Overview
This guide shows you how to run the nf-core/methylseq pipeline for methylation (bisulfite-sequencing) analysis, ensuring efficiency and reproducibility.
Key Benefits of nf-core/methylseq
- Reproducible Methylation Analysis: Comprehensive and standardized workflows.
- Portability: Runs seamlessly across computing environments.
- Scalability: Processes both small and large datasets effectively.
Prerequisites
- Access to MSU HPCC with a valid ICER account.
- Basic understanding of Singularity and Nextflow.
Note on Directory Variables
On the MSU HPCC:
$HOME
refers to the user’s home directory (/mnt/home/username
).$SCRATCH
refers to the user’s scratch directory, ideal for temporary files and large data processing.
Note on Working Directory
The working directory, which stores intermediate and temporary files, can be specified using the -w
flag when running the pipeline. This helps keep outputs and temporary data organized.
Step-by-Step Tutorial
1. Create a Project Directory
Make a new folder for your RNA-seq analysis:
mkdir $HOME/methylseq
cd $HOME/methylseq
This command creates the directory and moves you into it.
2. Prepare a Sample Sheet
You need to create a file called samplesheet.csv
that lists your samples and their FASTQ file paths. Use a text editor (like nano) to create this file:
nano samplesheet.csv
Then, add your sample information in CSV format. For example:
sample,fastq_1,fastq_2,replicate
sample1,/path/to/sample1_R1.fastq.gz,/path/to/sample1_R2.fastq.gz,1
sample2,/path/to/sample2_R1.fastq.gz,/path/to/sample2_R2.fastq.gz,1
Save the file (in nano, press Ctrl+O then Ctrl+X to exit).

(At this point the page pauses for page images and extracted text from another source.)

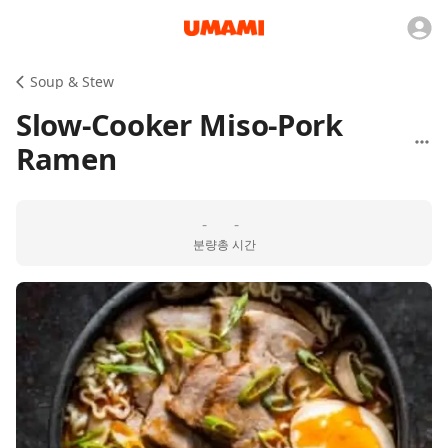
Soup & Stew
Slow-Cooker Miso-Pork
Ramen
-
-
분량
총 시간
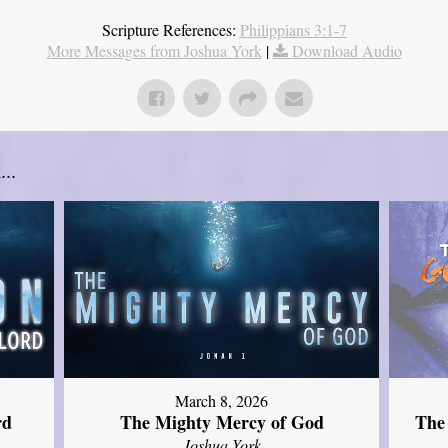
Scripture References:
Philippians 3:1-7
More Messages from Joshua York
|
Download Audio
..
March 8, 2026
rd
The Mighty Mercy of God
The
Joshua York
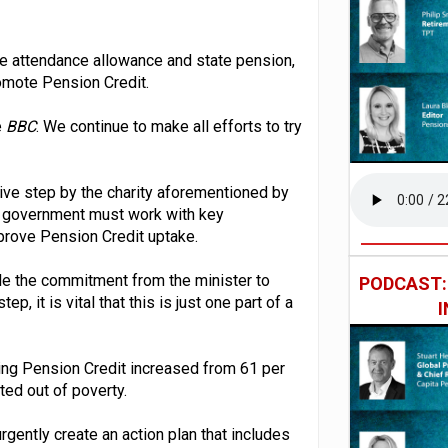
he attendance allowance and state pension,
romote Pension Credit.
e
BBC
. We continue to make all efforts to try
ive step by the charity aforementioned by
e government must work with key
mprove Pension Credit uptake.
le the commitment from the minister to
PODCAST
 it is vital that this is just one part of a
ing Pension Credit increased from 61 per
ted out of poverty.
ently create an action plan that includes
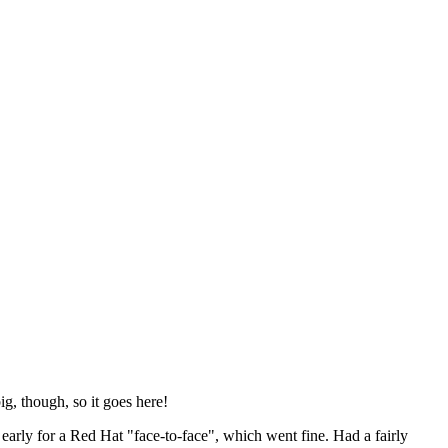
ig, though, so it goes here!
y early for a Red Hat "face-to-face", which went fine. Had a fairly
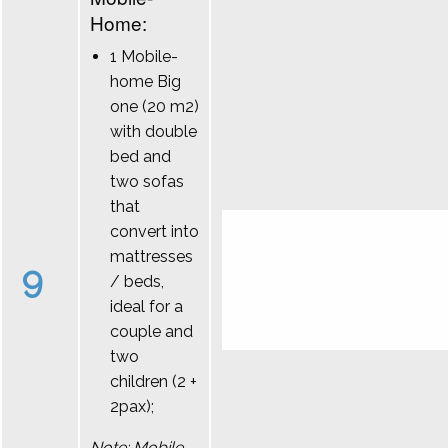
Home:
1 Mobile-
home Big
one (20 m2)
with double
bed and
two sofas
that
convert into
mattresses
9
/ beds,
ideal for a
couple and
two
children (2 +
2pax);
Note: Mobile-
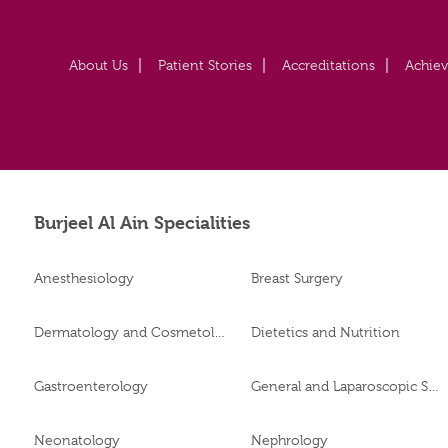
About Us
Patient Stories
Accreditations
Achie
Burjeel Al Ain Specialities
Anesthesiology
Breast Surgery
Dermatology and Cosmetology
Dietetics and Nutrition
Gastroenterology
General and Laparoscopic Surgery
Neonatology
Nephrology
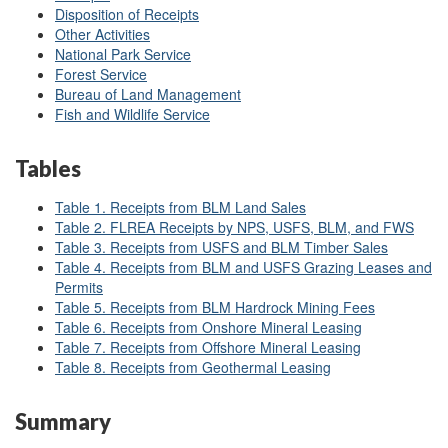
Disposition of Receipts
Other Activities
National Park Service
Forest Service
Bureau of Land Management
Fish and Wildlife Service
Tables
Table 1. Receipts from BLM Land Sales
Table 2. FLREA Receipts by NPS, USFS, BLM, and FWS
Table 3. Receipts from USFS and BLM Timber Sales
Table 4. Receipts from BLM and USFS Grazing Leases and
Permits
Table 5. Receipts from BLM Hardrock Mining Fees
Table 6. Receipts from Onshore Mineral Leasing
Table 7. Receipts from Offshore Mineral Leasing
Table 8. Receipts from Geothermal Leasing
Summary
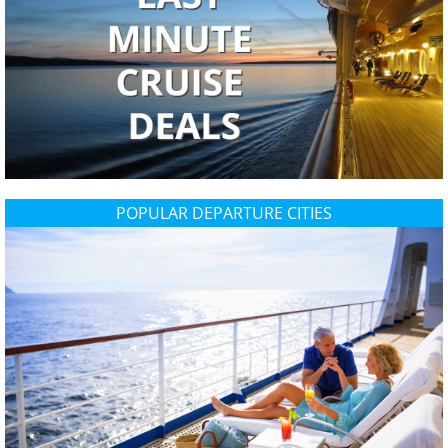
POPULAR DEPARTURE CITIES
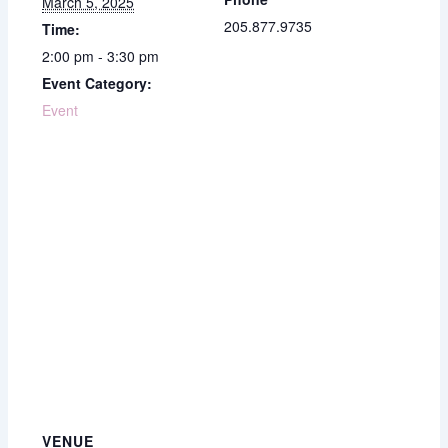
March 5, 2025
205.877.9735
Time:
2:00 pm - 3:30 pm
Event Category:
Event
VENUE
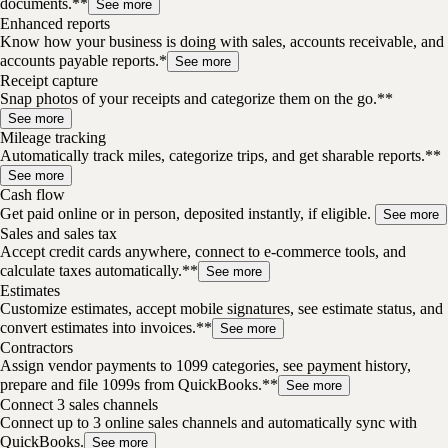
documents.**
See more
Enhanced reports
Know how your business is doing with sales, accounts receivable, and
accounts payable reports.*
See more
Receipt capture
Snap photos of your receipts and categorize them on the go.**
See more
Mileage tracking
Automatically track miles, categorize trips, and get sharable reports.**
See more
Cash flow
Get paid online or in person, deposited instantly, if eligible.
See more
Sales and sales tax
Accept credit cards anywhere, connect to e-commerce tools, and
calculate taxes automatically.**
See more
Estimates
Customize estimates, accept mobile signatures, see estimate status, and
convert estimates into invoices.**
See more
Contractors
Assign vendor payments to 1099 categories, see payment history,
prepare and file 1099s from QuickBooks.**
See more
Connect 3 sales channels
Connect up to 3 online sales channels and automatically sync with
QuickBooks.
See more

3. Create a Configuration File
Do not type file content directly into the terminal. Use a text editor instead. Create a file named icer.config:
nano icer.config
Paste the following content into the file:
process {
executor = 'slurm'
}
Save and exit the editor.
4. Prepare the Job Submission Script
Now, create a shell script to run the pipeline. Create a file called run_methylseq.sh:
nano run_methylseq.sh
Paste in the following script:
#!/bin/bash --login
#SBATCH --job-name=methylseq
#SBATCH --time=24:00:00
#SBATCH --mem=4GB
#SBATCH --cpus-per-task=1
#SBATCH --output=methylseq-%j.out
# Load Nextflow
module purge
module load Nextflow
# Set the paths to the genome files
GENOME_DIR="/mnt/research/common-data/Bio/genomes/Ensembl_GRCm39_mm39" #Example GRCm39
FASTA="$GENOME_DIR/genome.fa" # Example FASTA
GTF="$GENOME_DIR/genes.gtf" # Example GTF
# Define the samplesheet, outdir, workdir, and config
SAMPLESHEET="$HOME/methylseq/samplesheet.csv" # Example path to sample sheet
OUTDIR="$HOME/methylseq/results" # Example path to results directory
WORKDIR="$SCRATCH/methylseq/work" # Example path to work directory
CONFIG="$HOME/methylseq/icer.config" # Example path to icer.config file
# Run the pipeline
nextflow pull nf-core/methylseq
nextflow run nf-core/methylseq -r 3.0.0 -profile singularity -work-dir $WORKDIR -resume \
--input $SAMPLESHEET \
--outdir $OUTDIR \
--fasta $FASTA \
--gtf $GTF \
--bismark_index $HOME/methylseq/bismark_index
-c $CONFIG
Make edits as needed. Save and close the file.
5. Submit Your Job
Submit your job to SLURM by typing:
sbatch run_methylseq.sh
This sends your job to the scheduler on the HPCC.
6. Monitor Your Job
Check the status of your job with:
squeue -u $USER
After completion, your output files will be in the results
folder inside your methylseq
directory.
Note on Reference Genomes
Common reference genomes are located in the research common-data space on the HPCC. Refer to the README file for details. For guidance on downloading reference genomes from Ensembl, see this GitHub repository.
Best Practices
- Review Logs: Regularly check log files for warnings or errors.
- Optimize Resource Usage: Adjust
icer.config
to match your dataset requirements. - Manage Storage: Ensure sufficient storage for intermediate and final results.
Getting Help
If you encounter issues running nf-core/methylseq on the HPCC, consider these resources:
- nf-core Community: Visit the nf-core website for documentation and support.
- ICER Support: Contact ICER via the MSU ICER support page.
- Slack Channel: Join the nf-core Slack for real-time assistance.
- Nextflow Documentation: See the Nextflow documentation for further details.
Conclusion
Running nf-core/methylseq on the MSU HPCC is simplified using Singularity and Nextflow. This guide ensures reproducible and efficient methylation analysis, leveraging the HPCC’s computational capabilities for bioinformatics research.